What are 5 strategies for accurate replication?

Answer 70

1. balanced levels of dNTP’s
2. two stage reaction:
   a. dNTP pairs w/ template base.
   b. enzyme closes around the site and catalyzes the reaction only if fit is correct.
3. 3’-5’ exonuclease of DNA polymerase detects and removes mismatches.
4. repair enzymes replace errors on the newly syn. strand.
5. use of RNA primers to begin strand synthesis.

Question 71

What other molecule must also be part of the active site in DNA polymerase to determine specific addition of nucleotides?

Answer 71

The template is part of the active site! which is complimentary for each dNTP that needs to be added.

Question 72

How does the correct base pair match up to template strand?

Answer 72

The correct base pairing holds the alpha-phosphorous of the dNTP in the correct position for 3’OH to attack it

Question 73

Why can’t ribonucleotides add to template strand by DNA polymerase?

Answer 73

There is a discriminator amino acid on the structure of DNA polymerase that does not allow for the extra hydroxyl group of ribonucleic triphospates (rNTP’s)

Question 74

How do two metal ions help ensure correct base paring?

Answer 74

metal ions hold divalent cations in position (aspartates and triphospates) which activates the 3’OH to attack alpha-phosphorous

Question 75

DNA Polymerases are Processive Enzymes. Define Processivity?

Answer 75

is a characteristic of enzymes that operate on polymeric substrates, and with DNA polymerase, it is the degree of processivity as the average number of nucleotides added each time the enzyme binds a primer:template junction.

Exercise directions
Copy out the DNA replication question-and-answer text in full, with every character unchanged.

Data provided
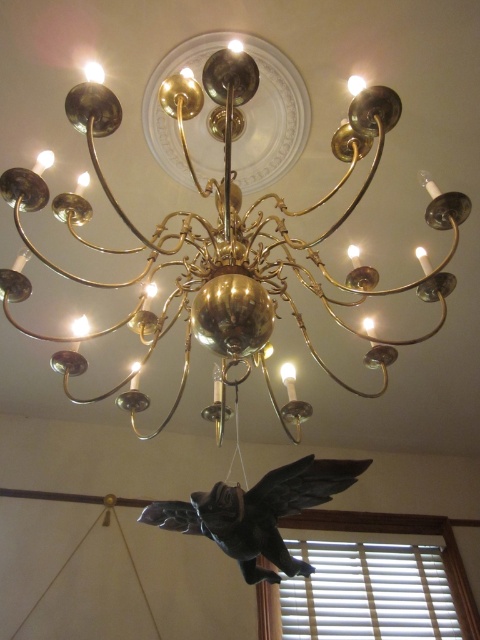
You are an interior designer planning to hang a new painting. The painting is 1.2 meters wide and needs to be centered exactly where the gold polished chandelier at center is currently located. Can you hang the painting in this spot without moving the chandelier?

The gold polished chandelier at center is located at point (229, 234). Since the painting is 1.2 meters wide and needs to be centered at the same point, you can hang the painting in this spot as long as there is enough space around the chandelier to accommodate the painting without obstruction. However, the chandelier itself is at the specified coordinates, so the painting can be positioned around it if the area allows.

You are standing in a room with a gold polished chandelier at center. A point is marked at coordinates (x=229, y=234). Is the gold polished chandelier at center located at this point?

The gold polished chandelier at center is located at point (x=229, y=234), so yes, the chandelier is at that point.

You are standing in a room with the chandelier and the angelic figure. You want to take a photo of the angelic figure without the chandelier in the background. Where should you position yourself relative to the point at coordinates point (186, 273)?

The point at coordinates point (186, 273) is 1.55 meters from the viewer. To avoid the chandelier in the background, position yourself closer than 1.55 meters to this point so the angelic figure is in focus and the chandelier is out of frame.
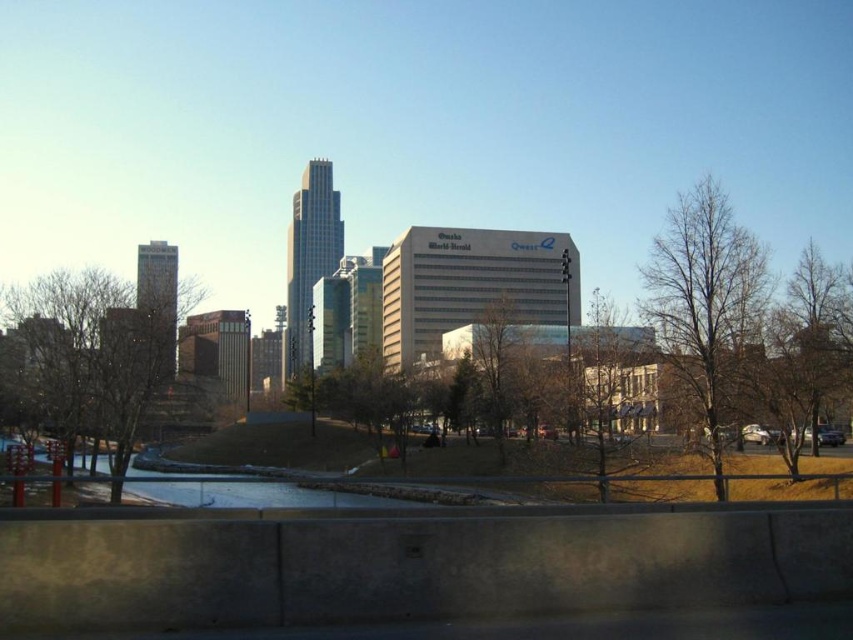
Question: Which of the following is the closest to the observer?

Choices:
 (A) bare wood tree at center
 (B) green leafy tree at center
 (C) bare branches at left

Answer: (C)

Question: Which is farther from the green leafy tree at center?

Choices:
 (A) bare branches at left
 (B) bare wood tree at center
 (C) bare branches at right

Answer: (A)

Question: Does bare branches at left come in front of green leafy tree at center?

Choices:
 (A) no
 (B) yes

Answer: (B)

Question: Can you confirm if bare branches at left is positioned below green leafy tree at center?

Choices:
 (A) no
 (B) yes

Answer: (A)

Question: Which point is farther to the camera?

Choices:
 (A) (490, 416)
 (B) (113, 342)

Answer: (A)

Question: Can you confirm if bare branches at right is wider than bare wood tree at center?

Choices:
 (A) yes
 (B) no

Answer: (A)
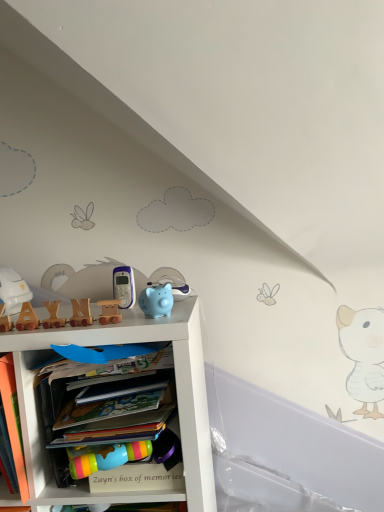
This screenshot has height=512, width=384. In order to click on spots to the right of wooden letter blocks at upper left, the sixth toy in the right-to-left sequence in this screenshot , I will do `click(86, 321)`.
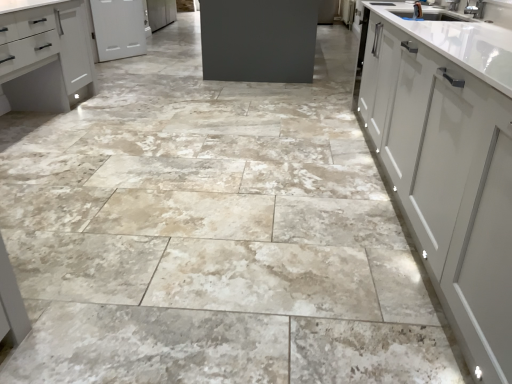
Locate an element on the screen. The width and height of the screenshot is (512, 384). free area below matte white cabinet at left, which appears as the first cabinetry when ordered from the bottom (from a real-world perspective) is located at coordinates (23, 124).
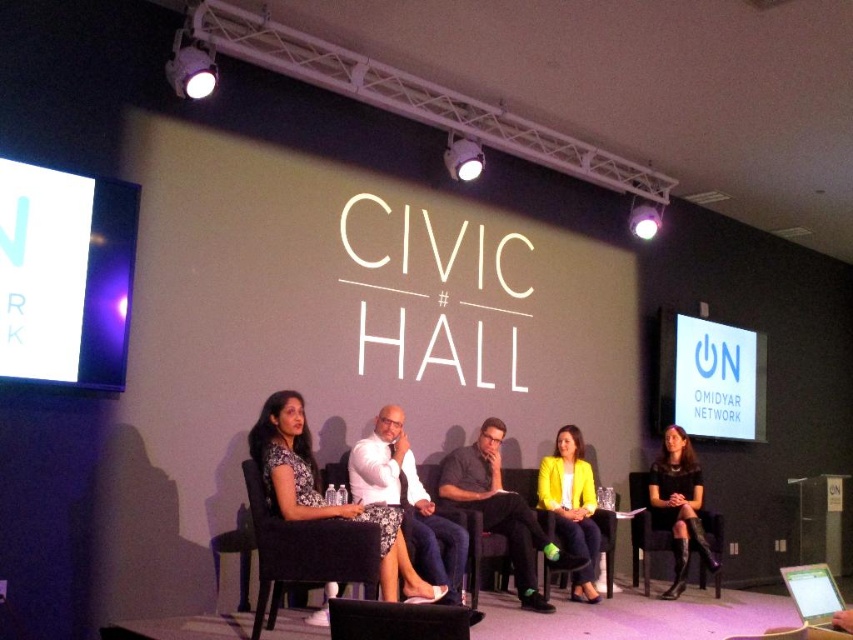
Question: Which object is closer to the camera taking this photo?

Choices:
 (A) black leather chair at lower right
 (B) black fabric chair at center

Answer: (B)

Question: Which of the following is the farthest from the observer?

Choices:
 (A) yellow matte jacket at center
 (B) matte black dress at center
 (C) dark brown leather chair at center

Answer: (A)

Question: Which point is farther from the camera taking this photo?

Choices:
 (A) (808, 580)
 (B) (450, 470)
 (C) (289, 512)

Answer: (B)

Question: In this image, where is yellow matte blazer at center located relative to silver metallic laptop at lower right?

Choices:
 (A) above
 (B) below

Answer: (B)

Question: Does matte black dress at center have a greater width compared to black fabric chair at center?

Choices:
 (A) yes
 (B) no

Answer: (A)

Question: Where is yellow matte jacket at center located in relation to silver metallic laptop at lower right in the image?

Answer area
What are 5 strategies for accurate replication?

Answer 70

1. balanced levels of dNTP’s
2. two stage reaction:
   a. dNTP pairs w/ template base.
   b. enzyme closes around the site and catalyzes the reaction only if fit is correct.
3. 3’-5’ exonuclease of DNA polymerase detects and removes mismatches.
4. repair enzymes replace errors on the newly syn. strand.
5. use of RNA primers to begin strand synthesis.

Question 71

What other molecule must also be part of the active site in DNA polymerase to determine specific addition of nucleotides?

Answer 71

The template is part of the active site! which is complimentary for each dNTP that needs to be added.

Question 72

How does the correct base pair match up to template strand?

Answer 72

The correct base pairing holds the alpha-phosphorous of the dNTP in the correct position for 3’OH to attack it

Question 73

Why can’t ribonucleotides add to template strand by DNA polymerase?

Answer 73

There is a discriminator amino acid on the structure of DNA polymerase that does not allow for the extra hydroxyl group of ribonucleic triphospates (rNTP’s)

Question 74

How do two metal ions help ensure correct base paring?

Answer 74

metal ions hold divalent cations in position (aspartates and triphospates) which activates the 3’OH to attack alpha-phosphorous

Question 75

DNA Polymerases are Processive Enzymes. Define Processivity?

Answer 75

is a characteristic of enzymes that operate on polymeric substrates, and with DNA polymerase, it is the degree of processivity as the average number of nucleotides added each time the enzyme binds a primer:template junction.